PROBLEM TO SOLVE
In the data below, find the line that contains "neoplastic tissue: breast" and the line that contains "IHC micrograph of". Copy both, plus every line between them, exactly.

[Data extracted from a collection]
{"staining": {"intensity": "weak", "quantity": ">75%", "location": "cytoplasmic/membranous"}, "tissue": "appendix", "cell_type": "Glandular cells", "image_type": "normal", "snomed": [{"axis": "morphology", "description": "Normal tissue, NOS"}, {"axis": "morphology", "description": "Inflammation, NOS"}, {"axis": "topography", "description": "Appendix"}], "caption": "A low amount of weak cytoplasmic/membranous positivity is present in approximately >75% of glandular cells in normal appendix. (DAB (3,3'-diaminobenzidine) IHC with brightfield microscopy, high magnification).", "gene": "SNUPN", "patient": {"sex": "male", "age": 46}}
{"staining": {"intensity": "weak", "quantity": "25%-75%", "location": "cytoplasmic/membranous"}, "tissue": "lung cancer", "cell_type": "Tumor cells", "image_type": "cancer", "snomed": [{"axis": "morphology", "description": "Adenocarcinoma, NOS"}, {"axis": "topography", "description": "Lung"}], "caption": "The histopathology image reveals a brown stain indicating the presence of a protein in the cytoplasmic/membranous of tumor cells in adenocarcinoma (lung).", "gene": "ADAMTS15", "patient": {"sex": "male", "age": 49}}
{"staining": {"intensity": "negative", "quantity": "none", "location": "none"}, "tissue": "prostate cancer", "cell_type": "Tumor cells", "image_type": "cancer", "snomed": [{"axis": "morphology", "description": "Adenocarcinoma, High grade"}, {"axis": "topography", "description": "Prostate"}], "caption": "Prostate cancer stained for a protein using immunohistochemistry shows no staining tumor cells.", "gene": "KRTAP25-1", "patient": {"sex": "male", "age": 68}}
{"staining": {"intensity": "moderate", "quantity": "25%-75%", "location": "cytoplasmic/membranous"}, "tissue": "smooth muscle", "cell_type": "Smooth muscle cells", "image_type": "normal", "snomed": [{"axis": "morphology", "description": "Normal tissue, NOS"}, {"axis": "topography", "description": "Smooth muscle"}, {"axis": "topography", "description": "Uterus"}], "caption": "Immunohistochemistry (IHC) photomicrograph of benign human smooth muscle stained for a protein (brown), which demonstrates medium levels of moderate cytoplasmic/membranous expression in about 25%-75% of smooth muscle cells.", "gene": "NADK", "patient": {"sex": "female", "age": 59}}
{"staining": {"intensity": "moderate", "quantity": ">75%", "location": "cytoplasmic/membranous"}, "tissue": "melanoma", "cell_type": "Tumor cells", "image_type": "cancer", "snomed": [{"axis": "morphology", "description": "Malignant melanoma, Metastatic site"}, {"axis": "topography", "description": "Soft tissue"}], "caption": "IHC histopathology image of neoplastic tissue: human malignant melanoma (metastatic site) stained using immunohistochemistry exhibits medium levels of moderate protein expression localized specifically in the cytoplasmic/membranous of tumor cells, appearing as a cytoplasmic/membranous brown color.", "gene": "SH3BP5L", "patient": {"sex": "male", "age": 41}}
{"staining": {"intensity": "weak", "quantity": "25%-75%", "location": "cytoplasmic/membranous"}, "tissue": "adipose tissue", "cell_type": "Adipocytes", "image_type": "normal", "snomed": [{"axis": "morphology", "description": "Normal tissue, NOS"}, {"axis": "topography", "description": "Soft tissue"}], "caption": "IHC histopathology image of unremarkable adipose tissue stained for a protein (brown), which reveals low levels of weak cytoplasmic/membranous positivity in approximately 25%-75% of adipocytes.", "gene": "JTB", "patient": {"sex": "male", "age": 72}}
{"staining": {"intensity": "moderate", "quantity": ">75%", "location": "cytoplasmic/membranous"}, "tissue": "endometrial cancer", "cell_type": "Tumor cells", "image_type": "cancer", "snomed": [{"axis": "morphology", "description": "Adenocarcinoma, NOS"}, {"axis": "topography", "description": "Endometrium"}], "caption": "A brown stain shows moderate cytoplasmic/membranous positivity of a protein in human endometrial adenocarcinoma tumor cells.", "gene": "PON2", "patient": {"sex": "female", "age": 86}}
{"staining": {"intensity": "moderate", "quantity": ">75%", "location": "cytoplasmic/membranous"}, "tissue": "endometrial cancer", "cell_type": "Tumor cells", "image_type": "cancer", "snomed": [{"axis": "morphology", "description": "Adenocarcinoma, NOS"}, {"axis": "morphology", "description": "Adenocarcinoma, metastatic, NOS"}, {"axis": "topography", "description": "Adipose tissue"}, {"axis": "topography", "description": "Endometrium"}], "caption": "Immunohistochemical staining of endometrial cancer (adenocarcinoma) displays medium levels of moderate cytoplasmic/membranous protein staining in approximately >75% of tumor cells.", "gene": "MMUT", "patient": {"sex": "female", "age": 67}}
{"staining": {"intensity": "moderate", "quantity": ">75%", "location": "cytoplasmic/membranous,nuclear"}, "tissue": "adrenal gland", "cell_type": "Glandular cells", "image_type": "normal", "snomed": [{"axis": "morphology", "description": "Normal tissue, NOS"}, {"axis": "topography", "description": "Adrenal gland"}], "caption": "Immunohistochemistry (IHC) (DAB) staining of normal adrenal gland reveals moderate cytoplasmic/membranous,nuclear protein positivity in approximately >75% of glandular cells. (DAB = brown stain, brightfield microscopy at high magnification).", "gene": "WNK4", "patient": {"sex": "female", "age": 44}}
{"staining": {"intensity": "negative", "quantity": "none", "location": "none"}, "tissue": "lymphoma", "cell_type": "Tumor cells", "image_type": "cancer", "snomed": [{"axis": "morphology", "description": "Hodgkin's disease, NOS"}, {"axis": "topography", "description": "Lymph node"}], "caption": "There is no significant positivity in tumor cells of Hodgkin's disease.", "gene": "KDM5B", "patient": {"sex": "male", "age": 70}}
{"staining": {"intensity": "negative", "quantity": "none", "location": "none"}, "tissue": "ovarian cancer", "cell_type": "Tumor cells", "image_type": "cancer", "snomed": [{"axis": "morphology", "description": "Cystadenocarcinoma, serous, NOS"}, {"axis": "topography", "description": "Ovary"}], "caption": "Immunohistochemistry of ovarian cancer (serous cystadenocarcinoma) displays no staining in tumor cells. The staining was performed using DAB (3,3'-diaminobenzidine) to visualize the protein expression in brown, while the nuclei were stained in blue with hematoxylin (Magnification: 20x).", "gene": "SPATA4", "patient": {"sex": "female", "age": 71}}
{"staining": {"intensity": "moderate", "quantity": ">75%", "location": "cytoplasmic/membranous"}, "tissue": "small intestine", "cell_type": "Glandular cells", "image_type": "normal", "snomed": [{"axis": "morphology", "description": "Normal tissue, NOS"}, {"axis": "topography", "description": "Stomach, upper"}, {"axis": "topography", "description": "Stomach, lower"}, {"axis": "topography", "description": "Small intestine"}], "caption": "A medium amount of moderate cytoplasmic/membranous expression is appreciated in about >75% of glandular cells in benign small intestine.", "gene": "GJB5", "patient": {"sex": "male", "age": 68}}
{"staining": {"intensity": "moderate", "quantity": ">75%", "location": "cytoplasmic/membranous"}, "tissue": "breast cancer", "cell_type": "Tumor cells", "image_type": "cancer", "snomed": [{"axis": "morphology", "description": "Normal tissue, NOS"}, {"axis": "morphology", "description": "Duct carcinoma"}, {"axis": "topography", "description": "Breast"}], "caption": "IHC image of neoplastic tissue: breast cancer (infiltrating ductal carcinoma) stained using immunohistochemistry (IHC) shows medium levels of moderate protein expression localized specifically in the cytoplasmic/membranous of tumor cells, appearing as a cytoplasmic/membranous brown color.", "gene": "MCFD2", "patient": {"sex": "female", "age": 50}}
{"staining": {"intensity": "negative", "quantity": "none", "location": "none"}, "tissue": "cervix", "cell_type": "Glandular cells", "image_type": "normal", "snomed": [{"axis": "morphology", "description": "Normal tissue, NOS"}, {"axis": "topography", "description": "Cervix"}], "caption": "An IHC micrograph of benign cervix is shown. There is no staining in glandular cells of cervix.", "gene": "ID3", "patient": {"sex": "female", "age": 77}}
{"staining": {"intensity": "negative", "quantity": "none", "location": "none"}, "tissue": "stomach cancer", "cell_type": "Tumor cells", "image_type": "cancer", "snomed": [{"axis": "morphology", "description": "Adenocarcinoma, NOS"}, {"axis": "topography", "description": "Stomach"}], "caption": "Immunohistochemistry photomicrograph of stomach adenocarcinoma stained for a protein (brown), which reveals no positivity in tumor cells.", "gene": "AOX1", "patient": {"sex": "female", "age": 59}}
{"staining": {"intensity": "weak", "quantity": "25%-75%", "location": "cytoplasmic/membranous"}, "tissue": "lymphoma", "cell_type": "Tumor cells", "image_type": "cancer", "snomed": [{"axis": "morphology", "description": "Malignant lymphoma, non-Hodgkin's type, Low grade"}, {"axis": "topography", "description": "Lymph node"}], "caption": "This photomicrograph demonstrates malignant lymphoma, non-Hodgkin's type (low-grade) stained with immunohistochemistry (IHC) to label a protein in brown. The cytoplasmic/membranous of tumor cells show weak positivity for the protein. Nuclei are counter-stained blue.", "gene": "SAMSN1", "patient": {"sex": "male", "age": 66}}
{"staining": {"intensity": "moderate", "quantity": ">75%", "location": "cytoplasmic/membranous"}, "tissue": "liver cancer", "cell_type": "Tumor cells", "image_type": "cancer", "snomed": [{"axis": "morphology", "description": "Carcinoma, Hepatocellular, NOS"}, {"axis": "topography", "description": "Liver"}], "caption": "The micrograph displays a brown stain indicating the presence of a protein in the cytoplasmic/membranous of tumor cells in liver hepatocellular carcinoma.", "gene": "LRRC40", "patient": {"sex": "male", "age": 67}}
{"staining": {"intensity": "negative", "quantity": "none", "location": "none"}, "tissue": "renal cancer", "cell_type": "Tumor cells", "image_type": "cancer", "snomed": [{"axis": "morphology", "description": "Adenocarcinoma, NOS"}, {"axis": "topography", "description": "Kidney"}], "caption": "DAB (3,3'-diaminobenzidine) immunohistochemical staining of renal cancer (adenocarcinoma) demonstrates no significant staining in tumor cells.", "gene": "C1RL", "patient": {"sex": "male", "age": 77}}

EXERCISE RESPONSE
{"staining": {"intensity": "moderate", "quantity": ">75%", "location": "cytoplasmic/membranous"}, "tissue": "breast cancer", "cell_type": "Tumor cells", "image_type": "cancer", "snomed": [{"axis": "morphology", "description": "Normal tissue, NOS"}, {"axis": "morphology", "description": "Duct carcinoma"}, {"axis": "topography", "description": "Breast"}], "caption": "IHC image of neoplastic tissue: breast cancer (infiltrating ductal carcinoma) stained using immunohistochemistry (IHC) shows medium levels of moderate protein expression localized specifically in the cytoplasmic/membranous of tumor cells, appearing as a cytoplasmic/membranous brown color.", "gene": "MCFD2", "patient": {"sex": "female", "age": 50}}
{"staining": {"intensity": "negative", "quantity": "none", "location": "none"}, "tissue": "cervix", "cell_type": "Glandular cells", "image_type": "normal", "snomed": [{"axis": "morphology", "description": "Normal tissue, NOS"}, {"axis": "topography", "description": "Cervix"}], "caption": "An IHC micrograph of benign cervix is shown. There is no staining in glandular cells of cervix.", "gene": "ID3", "patient": {"sex": "female", "age": 77}}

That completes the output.